Apenas nos vamos acostumbrando al cuadro, cuando surge la Basílica de San Francisco (Siglo XVI). Otra insignia de La Paz, que ilumina el centro con su majestuosa fachada de estilo barroco y tonos marrones. La plaza de los Héroes, que le sirve de antesala, reúne vibra local y bastantes turistas.
Detrás del templo, justamente, está el búnker de los visitantes. Un área de callecitas estrechas, complexión colonial, de pronunciadas subidas y bajadas, y donde el inglés por momentos le gana al castellano. Allí el principal imán se llama Mercado de Brujas. Una pintoresca feria repleta de productos típicos y charlas, que ayudan a aprender sobre la cultura aymara y su mitología.
Continuando por la avenida, las amplias visuales sumergen aún más en la vertiente autóctona.
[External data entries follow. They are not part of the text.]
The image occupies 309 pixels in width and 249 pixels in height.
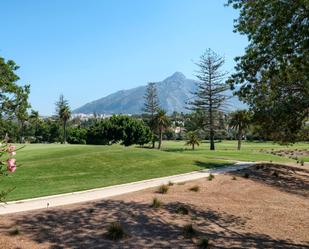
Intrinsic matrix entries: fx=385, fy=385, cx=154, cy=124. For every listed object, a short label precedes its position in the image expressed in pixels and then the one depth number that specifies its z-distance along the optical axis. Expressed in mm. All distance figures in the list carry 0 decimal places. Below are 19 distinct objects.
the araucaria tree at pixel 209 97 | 65000
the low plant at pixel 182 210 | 12052
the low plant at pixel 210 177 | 19081
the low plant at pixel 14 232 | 8753
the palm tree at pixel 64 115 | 95875
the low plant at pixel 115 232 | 9070
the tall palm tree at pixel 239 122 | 62094
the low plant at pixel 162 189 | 14978
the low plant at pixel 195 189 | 15883
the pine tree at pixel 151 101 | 94250
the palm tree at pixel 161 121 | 71250
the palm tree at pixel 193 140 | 63156
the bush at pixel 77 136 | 72625
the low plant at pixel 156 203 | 12344
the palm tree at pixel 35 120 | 91125
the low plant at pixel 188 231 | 9812
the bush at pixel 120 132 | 67188
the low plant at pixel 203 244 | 9090
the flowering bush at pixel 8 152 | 4840
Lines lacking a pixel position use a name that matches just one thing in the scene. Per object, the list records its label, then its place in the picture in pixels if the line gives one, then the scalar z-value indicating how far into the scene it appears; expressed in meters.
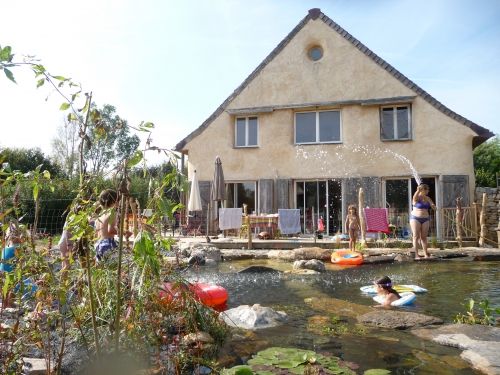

Gigantescos edificios dan a su vez ambiente de negocios, que se mixtura con lo tradicional en saludable cóctel. “Cholas” y hombres de traje compartiendo la fonda, que venden pollo con arroz y papas fritas como pan caliente. Cuando la arteria se convierte en 16 de Julio (El “Paseo del Prado”), los espacios verdes ganan terreno. Ciertamente atractivo, le da al centro un toque diferente.
Paisajes imperdibles
La hermosura de La Paz gana en vigor con los impresionantes paisajes de los alrededores. En ese sentido, destacan paseos como el Valle de las Animas y el Valle de la Luna. Este último, ubicado a unos 10 kilómetros, representa acaso la escapada más celebre. Montañas de extrañas formas, producto de la erosión, lo convierten en maravilla.
Son postales que impresionan, y que están ahí, a un paso del casco urbano. Para caer en cuenta de la potencia del escenario, basta con llegarse hasta El Alto. Pegado a la capital, este humilde y tradicional municipio ofrenda las mejores panorámicas, siempre dominadas por la nevada cumbre del cerro Illimani (6.400 metros).
Desde El Alto, el viajero también se regala apreciando La Paz. Mira para abajo y aprecia ese hueco inmenso repleto de urbanidad. Laderas preñadas de casitas, de vida. Una pintura que es marca de Sudamérica, y del mundo.